What You Need To Know About Builder’s Lien Alberta.
There exists an Act in Alberta that protects contractors and suppliers of materials from non-payment known as Builder’s lien. Simply put, a contractor or supplier can foreclose on your property if they raise a case of non-payment. There is a lot of technical issues that can arise in the process and therefore the lien doesn’t necessarily mean that the enforcer of the lien will indeed get their payment.
Let’s look at who is a claimant in this case as per the builder’s lien in Alberta. As it may happen, any contractor or supplier of material who has done any work on the property in question or delivered material for use is entitled to register a claim. Work done in this case, refers to an improvement on the land, digging or drilling, erection of anything on the land, construction or anything placed. Materials delivered must be used on the land so that a claimant can have a valid lien.
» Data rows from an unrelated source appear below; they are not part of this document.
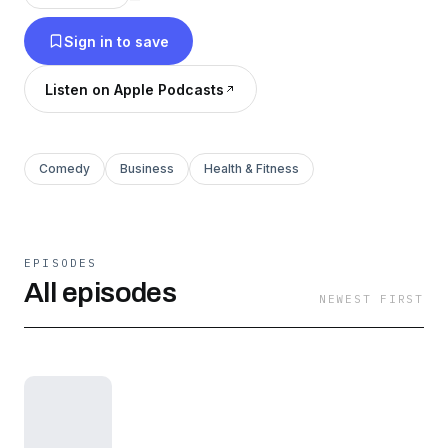
Sign in to save
Listen on Apple Podcasts
Comedy
Business
Health & Fitness
EPISODES
All episodes
NEWEST FIRST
Builders’ Lien Alberta can be confusing at times and many people have found themselves in a dilemma. Since no evidence is needed, it is a little hard to some people and the fact that some believe it is easier to file an incorrect lien. It is imperative to understand that you are only required according to the Act to lien only what you are owed and nothing else. This is very interesting and it has a catch being that you have to file in a time frame of forty five days since the last day you worked.
In the event that the proper channels are not followed and no legal ways are observed, lien is prone to lapse after a period of one hundred and eighty days.
The good news for owners is that you can have the lien removed from your property. When you are innocent and you can prove it, you have a chance of arguing it in court. Like any other case, you are required to have evidence that will prove beyond reasonable doubt that you did not deserve the lien. If you are plain guilty then just own up and pay your debts. You can borrow the money if you don’t have it then when your name is cleared pay back.
You still have a chance of having the lien removed even though the holder does not agree to it because a court order will give you the right. To get a court order you will be required to pay the court the value of the lien plus a fine of about 15%. A consent order needs consent from the holder of the lien. The holder must give a go ahead to have the money replace the lien.